• Work item
Go to the line holding "Chile. ¿Puede haber algo más grave que eso?" in the entries below and write out exactly every line down to and including the line holding "recordado profesor, quizás".

··········

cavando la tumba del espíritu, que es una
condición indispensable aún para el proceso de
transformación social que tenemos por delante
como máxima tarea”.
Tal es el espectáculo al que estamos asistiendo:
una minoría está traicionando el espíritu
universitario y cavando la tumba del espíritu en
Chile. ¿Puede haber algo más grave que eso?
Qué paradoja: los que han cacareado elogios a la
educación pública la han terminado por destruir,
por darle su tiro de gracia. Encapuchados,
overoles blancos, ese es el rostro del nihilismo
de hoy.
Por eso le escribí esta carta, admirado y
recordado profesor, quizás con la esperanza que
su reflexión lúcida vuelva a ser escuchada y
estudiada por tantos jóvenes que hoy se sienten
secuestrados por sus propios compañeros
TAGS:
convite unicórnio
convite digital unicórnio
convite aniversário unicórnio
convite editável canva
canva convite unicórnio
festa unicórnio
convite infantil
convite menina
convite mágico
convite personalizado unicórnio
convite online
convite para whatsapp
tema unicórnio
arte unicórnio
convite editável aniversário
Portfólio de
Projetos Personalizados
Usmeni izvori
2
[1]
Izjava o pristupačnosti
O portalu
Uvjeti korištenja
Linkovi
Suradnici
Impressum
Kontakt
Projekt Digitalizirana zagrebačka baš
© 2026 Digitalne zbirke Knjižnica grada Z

··········

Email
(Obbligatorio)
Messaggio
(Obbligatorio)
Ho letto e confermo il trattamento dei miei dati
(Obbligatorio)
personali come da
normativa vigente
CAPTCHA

··········

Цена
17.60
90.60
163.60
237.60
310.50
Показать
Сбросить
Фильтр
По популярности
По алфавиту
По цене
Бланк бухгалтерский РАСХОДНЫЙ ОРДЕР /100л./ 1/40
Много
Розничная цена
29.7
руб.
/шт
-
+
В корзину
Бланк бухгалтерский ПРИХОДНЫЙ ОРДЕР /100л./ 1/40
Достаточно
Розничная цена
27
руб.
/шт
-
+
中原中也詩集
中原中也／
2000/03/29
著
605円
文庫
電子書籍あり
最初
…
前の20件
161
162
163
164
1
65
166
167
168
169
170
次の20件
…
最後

··········

• Exercise output
Chile. ¿Puede haber algo más grave que eso?
Qué paradoja: los que han cacareado elogios a la
educación pública la han terminado por destruir,
por darle su tiro de gracia. Encapuchados,
overoles blancos, ese es el rostro del nihilismo
de hoy.
Por eso le escribí esta carta, admirado y
recordado profesor, quizás con la esperanza que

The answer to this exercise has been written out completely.